A lot of this can be avoided if pledges to reduce global carbon emissions are met.

And in business news:

💶 Germany's largest bank, Deutsche Bank, has tightened its coal financing policies. It will not take on new clients that generate more than 30% of revenue from coal and that do not provide a "credible diversification plan". Existing clients have until 2025 to convince it of their ability to shift to lower carbon business models or risk losing financing.

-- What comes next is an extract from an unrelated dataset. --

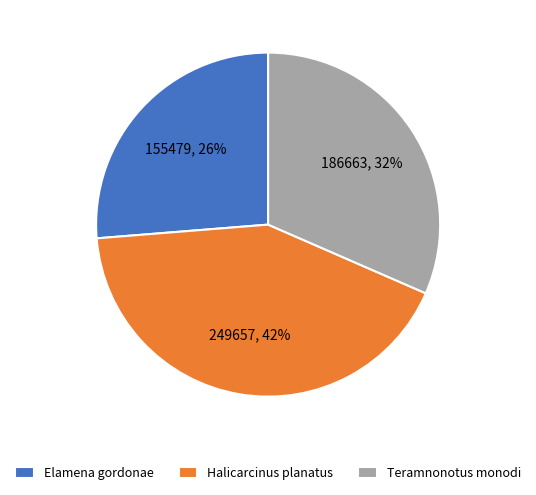

Does any single category account for the majority?

No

🧐 The United Nations Environment Programme Finance Initiative (UNEP FI) has released its 2023 Climate Risk Landscape report, which aims to help businesses to better understand their climate risks and opportunities and the strategies they should take. The report analyses dozens of different climate risk tools designed to help companies set targets, assess their alignment, and implement their net-zero strategies. It also covers trends in the regulatory landscape and the increasing use of technologies such as AI and geospatial data. Download the report here.

I'll leave you on this happy note...

An owl named Flaco has escaped a New York zoo, where he was born in captivity over 20 years ago.

After living in an enclosure for two decades, "Flaco the Eurasian eagle-owl was suddenly free in Central Park and exposed to all the real-life perils and thrills of Gotham".

CAN YOU IMAGINE WHAT THAT MUST FEEL LIKE?

"Never before had the owl seen such wide open spaces. Never before had he been harassed by squirrels, and noisy blue jays and streetwise crows. It was amazing to watch Flaco learn and “think ‘wow, this is probably the first time in his life he’s been that high up in a tree!’ and to think how that must feel for him. Or the first time he caught a rat! Or felt the rain falling all around him.”

Molly Eustis, as quoted in The New York Times

People were worried that he wouldn't know how to hunt or defend himself. What if he got hit by a car? What if he ate a poisoned rat?

But the wise old owl is living his best life.

"Within a week, he was becoming the apex predator he was born to be, proudly showing off the rats he’d killed with his bare talons."